This is a take on Scirpus' MCMC notebook. Most of it is similar until the end in which I compare it with OOF stacking methods.

In [None]:
import numpy as np
import pymc3 as pm
from sklearn.metrics import mean_absolute_error
import matplotlib.pyplot as plt
%matplotlib inline

The following cell creates the two models with noise based on a target.
One should note that the first model has more noise than the second model so one would expect model 1 to perform worse than model 2

In [None]:
size = 500
true_intercept = 1
true_slope = 2
x = np.linspace(0, 1, size)
# y = a + b*x
true_regression_line = true_intercept + true_slope * x
# add noise
model1 = true_regression_line + np.random.normal(scale=.5, size=size) #Noisy
model2 = true_regression_line + np.random.normal(scale=.2, size=size) #Less Noisy

In [None]:
np.random.seed = 0
permutation_set = np.random.permutation(size)
train_set = permutation_set[0:size//2]
test_set = permutation_set[size//2:size]

Let us see what the MAE looks like

In [None]:
print(mean_absolute_error(true_regression_line[test_set],model1[test_set]))
print(mean_absolute_error(true_regression_line[test_set],model2[test_set]))

As expected the noisier model does worse

Now let us look at the straight average

In [None]:
print(mean_absolute_error(true_regression_line[test_set],(model1*.5+model2*.5)[test_set]))

As one can see this isn't as good as our top model

Now comes the cool part.  We are going to use MCMC to draw samples from our data and get stats on how we can obtain a model that gets the best out of our raw models.

Important:  Please look at the documentation [here][1] (https://pymc-devs.github.io/pymc3/index.html) for details


  [1]: https://pymc-devs.github.io/pymc3/index.html

In [None]:
data = dict(x1=model1[train_set], x2=model2[train_set], y=true_regression_line[train_set])
with pm.Model() as model:
    # specify glm and pass in data.
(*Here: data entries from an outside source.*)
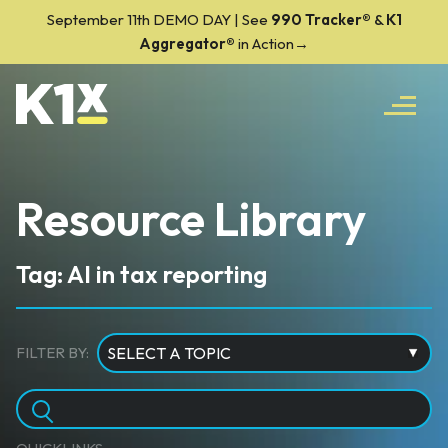
September 11th DEMO DAY | See
990 Tracker
®
&
K1
Aggregator®
in Action→
Resource Library
Tag: AI in tax reporting
FILTER BY: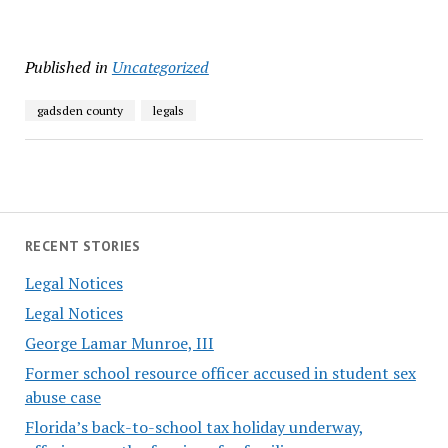
Published in
Uncategorized
gadsden county
legals
RECENT STORIES
Legal Notices
Legal Notices
George Lamar Munroe, III
Former school resource officer accused in student sex
abuse case
Florida’s back-to-school tax holiday underway,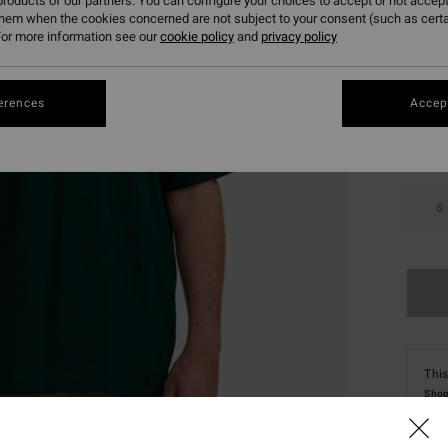
roducts of our partners. You can configure your choices to accept or not accept
them when the cookies concerned are not subject to your consent (such as cert
or more information see our
cookie policy
and
privacy policy
Colou
erences
Accept
S
This
Shop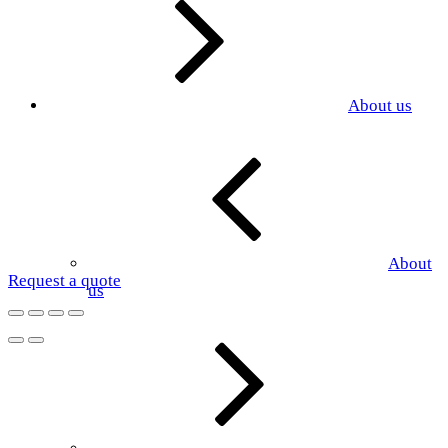
About us
About
Request a quote
us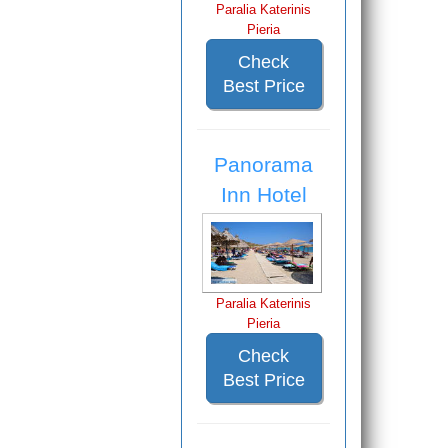
Paralia Katerinis
Pieria
Check
Best Price
Panorama
Inn Hotel
Paralia Katerinis
Pieria
Check
Best Price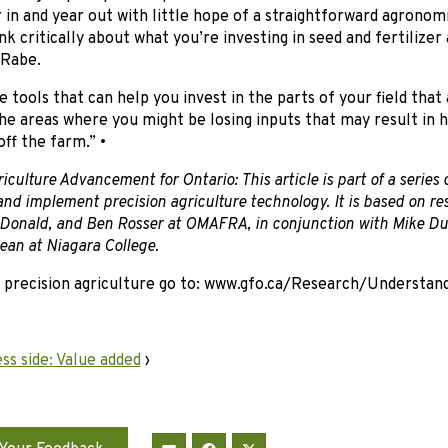
r in and year out with little hope of a straightforward agronomi
nk critically about what you’re investing in seed and fertiliz
 Rabe.
 tools that can help you invest in the parts of your field that
e areas where you might be losing inputs that may result in 
off the farm.” •
iculture Advancement for Ontario: This article is part of a series
nd implement precision agriculture technology. It is based on r
Donald, and Ben Rosser at OMAFRA, in conjunction with Mike D
an at Niagara College.
 precision agriculture go to: www.gfo.ca/Research/Understan
ss side: Value added
›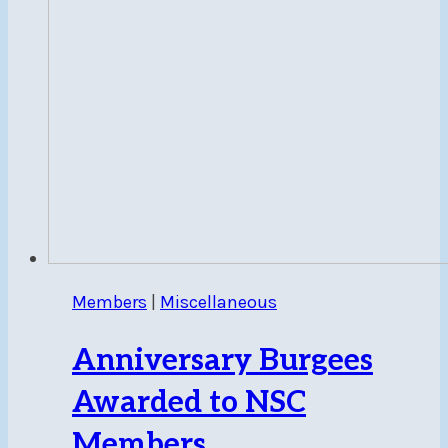
Members
|
Miscellaneous
Anniversary Burgees
Awarded to NSC
Members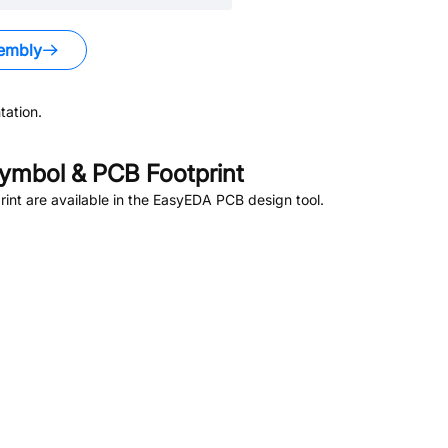
embly
ation.
ymbol & PCB Footprint
nt are available in the EasyEDA PCB design tool.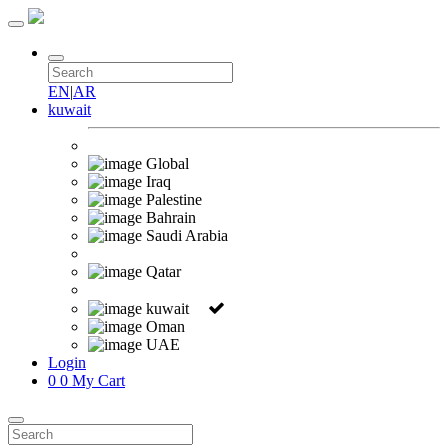
EN
|
AR
kuwait
Global
Iraq
Palestine
Bahrain
Saudi Arabia
Qatar
kuwait
Oman
UAE
Login
0
0
My Cart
The resulting linear model, its likelihood and 
    # and all its parameters are automatically added to our model.
    pm.glm.glm('y ~ x1 + x2', data)
    step = pm.NUTS() # Instantiate MCMC sampling algorithm
    trace = pm.sample(2000, step, progressbar=False)

It takes a while - now is time to look at what goodness it gives to us

In [None]:
pm.traceplot(trace, figsize=(7,7))
plt.tight_layout();

One can see that for every drawn sample it gives the parameter values for the intercept, x1 and x2

In [None]:
intercept = np.median(trace.Intercept)
print(intercept)
x1param = np.median(trace.x1)
print(x1param)
x2param = np.median(trace.x2)
print(x2param)

I created a quick imitation of test/train split in order to compare of OOF ensembling methods.

In [None]:
model1_train = model1[train_set]
model2_train = model2[train_set]
x_train = np.vstack((model1_train, model2_train)).T

model1_test = model1[test_set].T
model2_test = model2[test_set].T
x_test = np.vstack((model1_test, model2_test)).T

y = true_regression_line[train_set]

Now to check if Linear Regression  finds a similar solution.

In [None]:
from sklearn.linear_model import LinearRegression
clfLR = LinearRegression()
clfLR.fit(x_train, y)
y_pred_LR = clfLR.predict(x_test)
print(clfLR.intercept_)
print(clfLR.coef_[0])
print(clfLR.coef_[1])

And a simple neural net.

In [None]:
from sklearn.neural_network import MLPRegressor
clfMLP = MLPRegressor()
clfMLP.fit(x_train, y)
y_pred_MLP = clfMLP.predict(x_test)

And a GBM.

In [None]:
from sklearn.ensemble import GradientBoostingRegressor
clfGBR = GradientBoostingRegressor(random_state=0)
clfGBR.fit(x_train, y)
y_pred_GBR = clfGBR.predict(x_test)

Now let's compare:

In [None]:
print('Model 1:',mean_absolute_error(true_regression_line[test_set],model1[test_set]))
print('Model 2:', mean_absolute_error(true_regression_line[test_set],model2[test_set]))
print('Average:',mean_absolute_error(true_regression_line[test_set],(model1*.5+model2*.5)[test_set]))
print('MCMC:',mean_absolute_error(true_regression_line[test_set],
                                  (intercept+x1param*model1+x2param*model2)[test_set]))
print('LR:',mean_absolute_error(true_regression_line[test_set], y_pred_LR))
print('MLP:',mean_absolute_error(true_regression_line[test_set], y_pred_MLP))
print('GBM:',mean_absolute_error(true_regression_line[test_set], y_pred_GBR))

Looks like MCMC did not outperform linear regression, however it was pretty close. Both of them come up with similar coefficients. Additionally, MCMC gives you a good sense of the standard deviation, although it runs significantly slower. Seems like a good tool to use the in the ensembling tool belt! Thanks Scirpus!